Exile at Kucusus
Not long did the peace last. A statue of the empress had been inaugurated before the cathedral. The crowd indulged in most intemperate rejoicings, and paid almost idolatrous homage to the statue. This Chrysostom, in preaching, censured. The empress took the blame to herself: it kindled her wrath afresh. It was whispered to her that the great preacher had alluded to her under the name of Herodias. A new synod of the patriarch’s opponents was convoked. It issued, in the year 404, a second sentence of deposition against him. It alleged that Chrysostom, after being deposed by a synod, had, contrary to the law of the Church, resumed his see without being restored by another synod. The emperor Arcadius confirmed the decision, and subscribed a decree of banishment. This time Chrysostom waited for force to be used. Soldiers were sent into the church: they pushed aside the people who were protecting their bishop. Blood flowed, and the church was desecrated.
Chrysostom was carried away to Nicæa in Bithynia, and was ordered, in the midst of the summer heats, to go thence on foot, amid the greatest privations and hardships, to Kucusus in Armenia. The journey brought on him a grievous illness. Thus he was detained for some time at Cæsarea in Cappadocia. He was scarcely recovered when he was driven further on. In 406, he reached Kucusus.

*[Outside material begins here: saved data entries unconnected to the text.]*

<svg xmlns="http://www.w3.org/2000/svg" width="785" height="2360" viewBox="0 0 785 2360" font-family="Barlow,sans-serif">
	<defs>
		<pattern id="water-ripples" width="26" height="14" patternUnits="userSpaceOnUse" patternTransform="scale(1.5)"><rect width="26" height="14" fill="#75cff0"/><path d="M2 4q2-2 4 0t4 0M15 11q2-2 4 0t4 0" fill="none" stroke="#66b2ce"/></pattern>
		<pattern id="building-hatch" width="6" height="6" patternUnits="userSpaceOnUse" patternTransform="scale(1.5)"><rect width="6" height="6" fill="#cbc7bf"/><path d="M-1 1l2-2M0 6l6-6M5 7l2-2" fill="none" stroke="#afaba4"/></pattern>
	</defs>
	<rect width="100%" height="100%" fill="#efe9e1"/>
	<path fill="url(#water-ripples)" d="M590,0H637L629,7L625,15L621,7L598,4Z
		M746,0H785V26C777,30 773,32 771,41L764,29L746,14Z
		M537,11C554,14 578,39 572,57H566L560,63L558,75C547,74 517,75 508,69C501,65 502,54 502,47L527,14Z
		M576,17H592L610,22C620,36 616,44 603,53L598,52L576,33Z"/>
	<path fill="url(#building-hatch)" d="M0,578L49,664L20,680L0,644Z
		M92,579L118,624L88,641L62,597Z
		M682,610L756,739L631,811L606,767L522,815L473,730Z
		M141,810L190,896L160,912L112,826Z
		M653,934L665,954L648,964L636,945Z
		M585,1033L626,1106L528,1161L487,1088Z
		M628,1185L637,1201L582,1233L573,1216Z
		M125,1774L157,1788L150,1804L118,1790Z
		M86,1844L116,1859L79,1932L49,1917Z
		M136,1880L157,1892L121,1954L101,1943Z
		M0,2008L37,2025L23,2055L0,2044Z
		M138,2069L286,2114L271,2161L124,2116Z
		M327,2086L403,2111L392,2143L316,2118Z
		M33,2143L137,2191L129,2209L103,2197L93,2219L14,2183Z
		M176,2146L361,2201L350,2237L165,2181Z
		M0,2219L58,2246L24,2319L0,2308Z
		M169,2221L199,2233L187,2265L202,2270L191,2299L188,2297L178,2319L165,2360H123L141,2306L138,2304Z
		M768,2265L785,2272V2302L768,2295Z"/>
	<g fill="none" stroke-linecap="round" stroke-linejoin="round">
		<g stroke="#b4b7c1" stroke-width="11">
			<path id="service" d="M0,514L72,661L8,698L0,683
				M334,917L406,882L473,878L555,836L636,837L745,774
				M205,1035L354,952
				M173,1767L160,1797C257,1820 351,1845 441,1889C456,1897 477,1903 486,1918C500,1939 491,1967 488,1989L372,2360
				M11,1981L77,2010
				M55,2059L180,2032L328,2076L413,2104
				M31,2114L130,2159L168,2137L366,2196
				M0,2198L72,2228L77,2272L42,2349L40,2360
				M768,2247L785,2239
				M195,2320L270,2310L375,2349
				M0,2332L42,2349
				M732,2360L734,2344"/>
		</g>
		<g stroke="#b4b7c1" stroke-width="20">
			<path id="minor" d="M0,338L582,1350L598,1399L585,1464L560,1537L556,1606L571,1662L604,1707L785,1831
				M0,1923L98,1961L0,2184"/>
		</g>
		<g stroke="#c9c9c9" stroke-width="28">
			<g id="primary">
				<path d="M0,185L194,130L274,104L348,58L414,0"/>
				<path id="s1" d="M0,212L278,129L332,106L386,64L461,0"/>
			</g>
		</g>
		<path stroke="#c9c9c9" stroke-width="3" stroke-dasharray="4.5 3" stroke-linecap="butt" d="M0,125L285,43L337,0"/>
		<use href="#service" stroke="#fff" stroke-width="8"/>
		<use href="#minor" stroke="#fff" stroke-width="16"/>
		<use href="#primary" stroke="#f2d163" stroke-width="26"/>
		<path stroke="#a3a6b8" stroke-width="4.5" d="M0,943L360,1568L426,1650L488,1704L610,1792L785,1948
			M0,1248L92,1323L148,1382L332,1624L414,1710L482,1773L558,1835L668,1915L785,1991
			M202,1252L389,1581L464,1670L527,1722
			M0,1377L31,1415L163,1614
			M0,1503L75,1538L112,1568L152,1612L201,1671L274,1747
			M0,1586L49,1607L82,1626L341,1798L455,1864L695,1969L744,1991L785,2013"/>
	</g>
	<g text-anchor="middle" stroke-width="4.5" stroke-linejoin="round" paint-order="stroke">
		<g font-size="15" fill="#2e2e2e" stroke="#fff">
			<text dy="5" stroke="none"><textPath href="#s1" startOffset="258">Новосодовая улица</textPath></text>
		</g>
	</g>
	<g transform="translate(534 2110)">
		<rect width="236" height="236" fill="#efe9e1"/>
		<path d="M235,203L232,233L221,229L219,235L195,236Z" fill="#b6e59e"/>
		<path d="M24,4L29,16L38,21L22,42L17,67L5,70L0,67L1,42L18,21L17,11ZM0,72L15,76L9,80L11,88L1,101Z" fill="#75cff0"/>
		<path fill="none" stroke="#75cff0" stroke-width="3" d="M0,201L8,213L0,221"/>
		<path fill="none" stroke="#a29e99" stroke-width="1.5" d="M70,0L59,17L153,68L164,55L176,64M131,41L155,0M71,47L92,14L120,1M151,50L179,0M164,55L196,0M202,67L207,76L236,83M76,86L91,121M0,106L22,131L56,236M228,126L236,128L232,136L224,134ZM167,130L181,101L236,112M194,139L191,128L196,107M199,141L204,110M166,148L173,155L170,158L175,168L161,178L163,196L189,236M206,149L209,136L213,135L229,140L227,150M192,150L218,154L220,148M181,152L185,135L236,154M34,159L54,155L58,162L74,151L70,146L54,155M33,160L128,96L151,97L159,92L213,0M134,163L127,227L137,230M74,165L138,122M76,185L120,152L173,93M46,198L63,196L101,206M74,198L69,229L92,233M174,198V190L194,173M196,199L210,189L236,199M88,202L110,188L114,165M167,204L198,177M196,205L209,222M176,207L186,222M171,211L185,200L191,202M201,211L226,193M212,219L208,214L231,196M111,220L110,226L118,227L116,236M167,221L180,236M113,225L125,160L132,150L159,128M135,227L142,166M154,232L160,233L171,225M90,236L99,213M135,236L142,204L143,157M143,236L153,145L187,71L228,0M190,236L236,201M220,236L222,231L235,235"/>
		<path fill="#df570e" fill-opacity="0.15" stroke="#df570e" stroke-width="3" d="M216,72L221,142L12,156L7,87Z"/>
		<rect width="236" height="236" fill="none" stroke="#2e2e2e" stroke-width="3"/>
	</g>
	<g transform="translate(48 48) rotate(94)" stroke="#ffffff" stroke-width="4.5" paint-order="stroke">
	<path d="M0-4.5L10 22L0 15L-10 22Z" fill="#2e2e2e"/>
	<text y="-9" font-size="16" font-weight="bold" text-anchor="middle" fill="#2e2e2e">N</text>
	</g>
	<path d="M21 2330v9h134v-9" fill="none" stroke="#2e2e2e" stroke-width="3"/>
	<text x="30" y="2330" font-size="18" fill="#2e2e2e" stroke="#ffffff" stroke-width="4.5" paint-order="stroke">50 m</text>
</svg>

But he kept up intercourse by letter with his friends in the capital. Arsacius, in the meantime, had been intruded by the emperor’s power into his see; and a grievous persecution was instituted against those who would not recognise the intruder. Chrysostom consoled them in many letters. Banished as he was, he concerned himself for the spread of the faith among Persians and Goths. His sufferings, and the magnanimity with which he bore them, won for him sympathy far and wide. But his enemies remained unmoved. He besought the intercession of Pope Innocent I., describing to him, in a letter which is translated in this volume, the utter illegality of the violence which he was suffering. The Pope applied to the emperor Honorius for succour, and was supported by him in sending a solemn deputation to the emperor Arcadius; but he was under the dominion of the offended Eudoxia, and refused to listen either to his brother emperor or the Pope.